The Posse Comitatus Act does not prevent federal troops from assisting civilian authorities in ways that do not involve law enforcement. Federal troops can help with a wide range of disaster response efforts without violating the act, such as when they were deployed to clean up debris and distribute relief supplies after Hurricane Katrina. More recently, they have been tasked with performing non-law enforcement duties in support of immigration enforcement at the southern border.

And several laws create exceptions to the Posse Comitatus Act’s general rule. The most important of these is the Insurrection Act. It allows the president, at the request of a state’s governor or legislature, to use federal troops to suppress an insurrection in that state. The president may also deploy troops without a state’s request if an “unlawful obstruction,” domestic violence or similar civil unrest is creating barriers to execution of the law. Troops may be used either to assist local law enforcement or, if necessary, to supplant them. In the latter case, the act authorizes a form of martial law, triggered by vague criteria and with few clear constraints on its use.

If violent riots were to break out across the United States due to panic over COVID-19, the president could deploy federal troops under the Insurrection Act to suppress them. But that seems unlikely. Even countries worst hit by the pandemic have not seen significant civil unrest. If mass riots were to take place, there would still be no need for federal troops to displace civilian authorities, as opposed to merely assisting them. In other words, there would be no legitimate reason to declare martial law.

The legal framework changes when one shifts to the state level. The Posse Comitatus Act does not apply to the states’ use of their own National Guard forces. Whether a state can use its militia to assist with civilian law enforcement and whether it can go further and declare martial law depends on what its own constitution and laws allow. Many states’ laws authorize much broader use of the military than is permitted under federal law.

That does not mean governors can do whatever they want. The U.S. Constitution still applies under martial law. The states must comply with its requirements and with the requirements in their own constitutions. Although the Supreme Court has said that courts cannot second-guess whether a state governor’s declaration of martial law is necessary, they can review whether the actions taken under that declaration are constitutionally permissible.

This is also true at the federal level: The courts can review whether the military’s actions under martial law have crossed a constitutional line. The Supreme Court did exactly that in the case of Hawaii. Without setting aside the martial law declaration itself, the Court overturned the convictions of every civilian who had been tried by a military court while the islands were under martial law.

Judges typically allow the government greater flexibility in a crisis and will weigh the government’s interest in public health and safety heavily when balancing it against intrusions on civil liberties.
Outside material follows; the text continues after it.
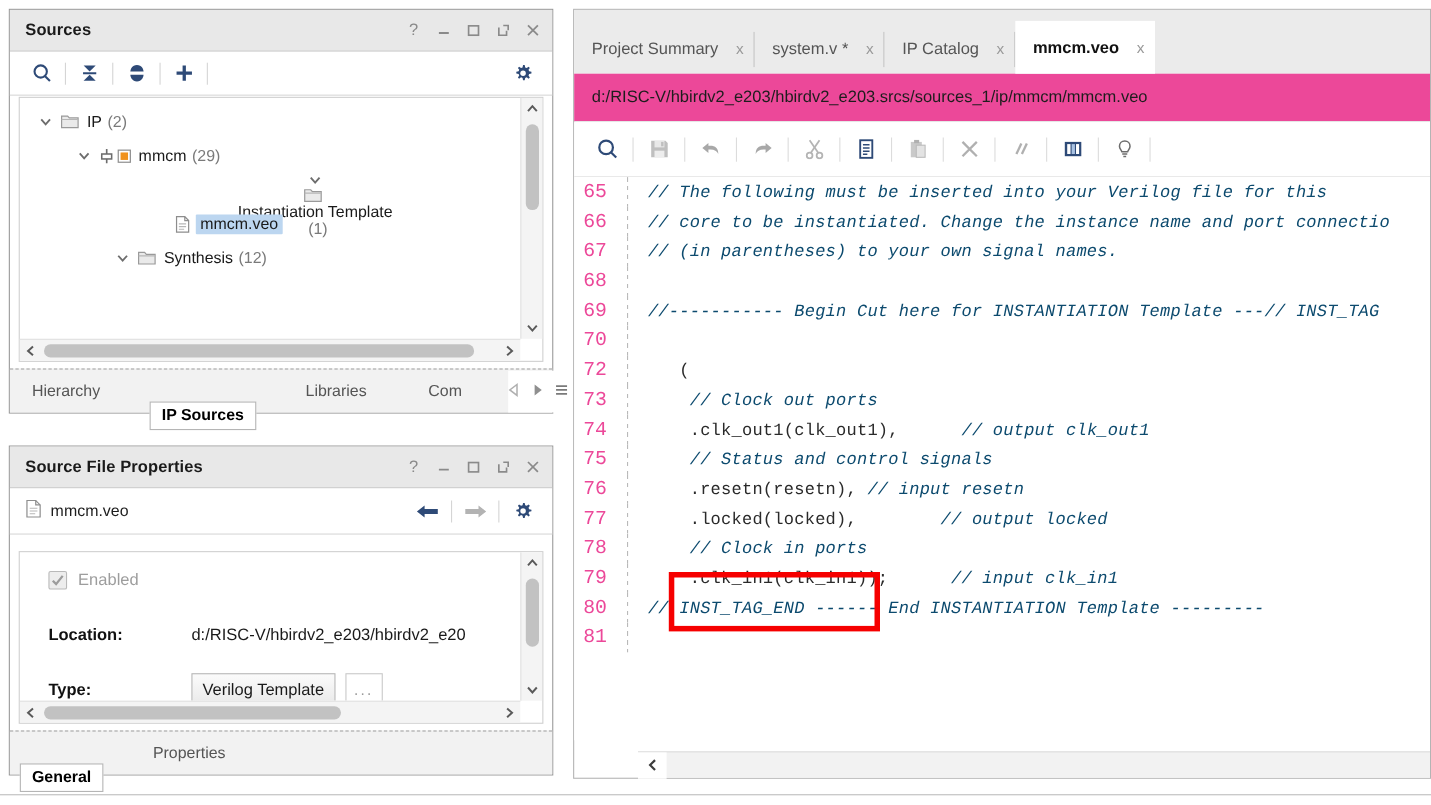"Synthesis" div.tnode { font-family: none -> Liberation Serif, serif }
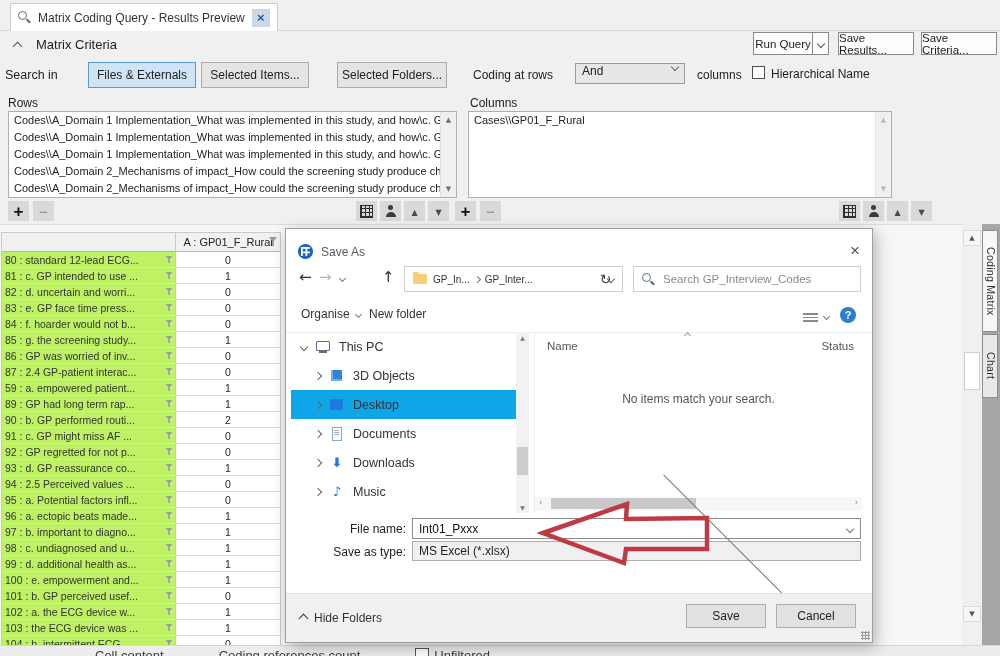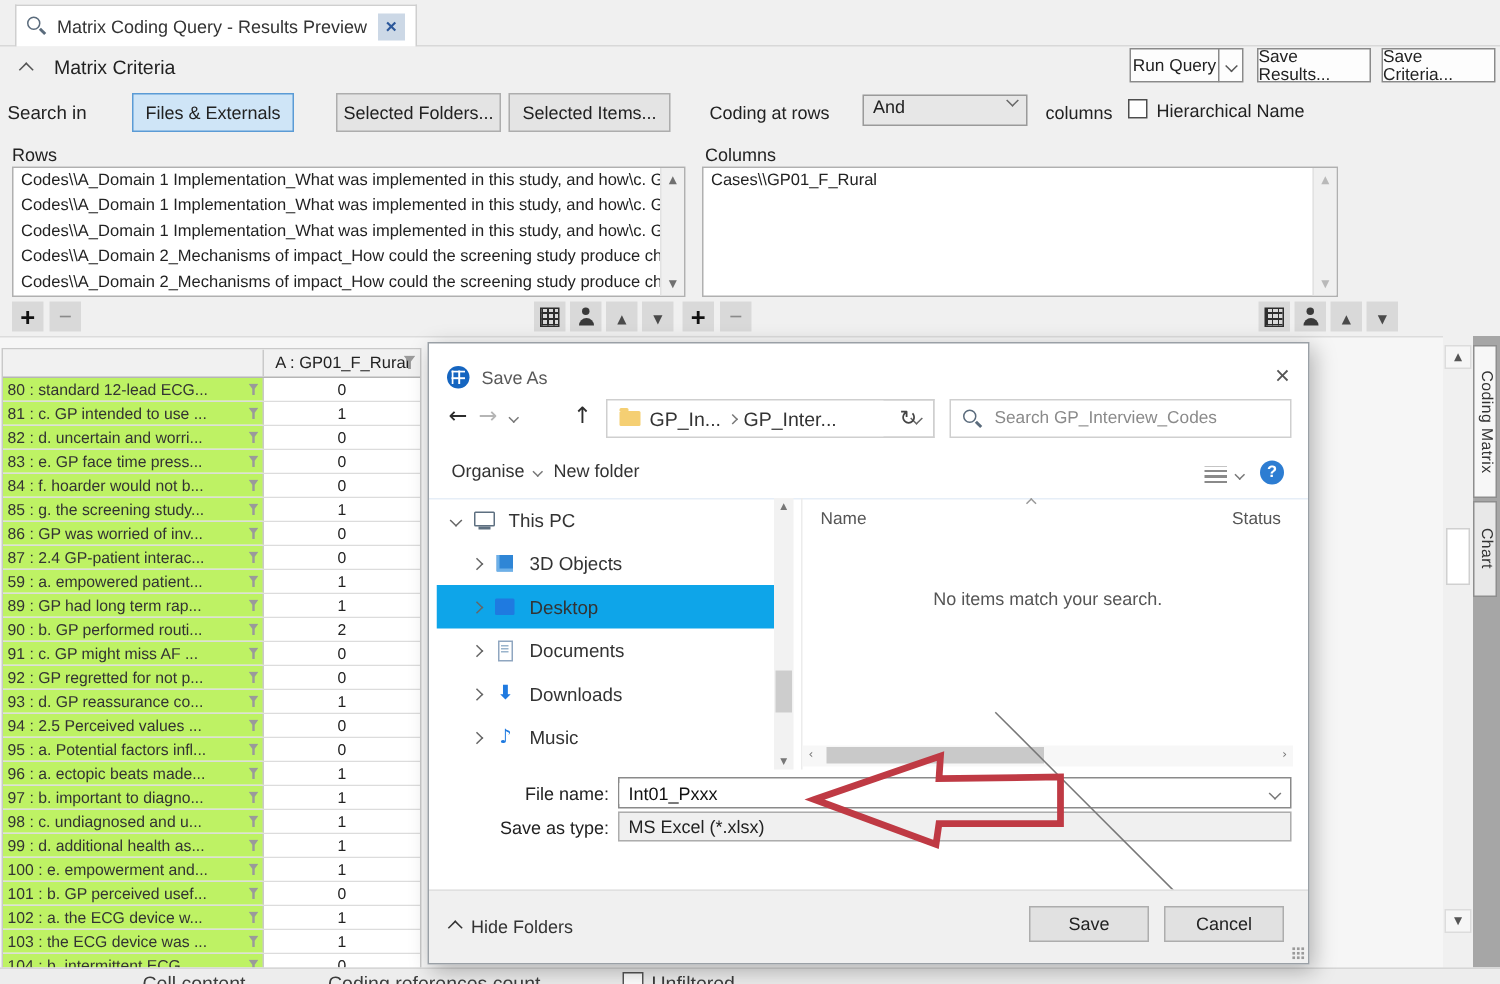"Selected Folders..." div.scope-btn { order: before "Selected Items..." -> after "Selected Items..." }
That doesn’t mean those liberties disappear. It is unlikely, for example, that courts would uphold the use of the military to enforce quarantines only on certain ethnic groups.

While martial law is not the unbounded power that we often see portrayed in popular culture, the public fears it sparks highlight a real issue: The Supreme Court has left many questions about martial law unanswered, and the laws passed by Congress and the states leave too much room to exploit these uncertainties.

Once the immediate health crisis has passed, Congress and state legislatures should revisit these laws in order to clarify — and appropriately limit — when, where and how martial law may be used. Until this happens, rumors and misinformation about this frightening executive power will continue.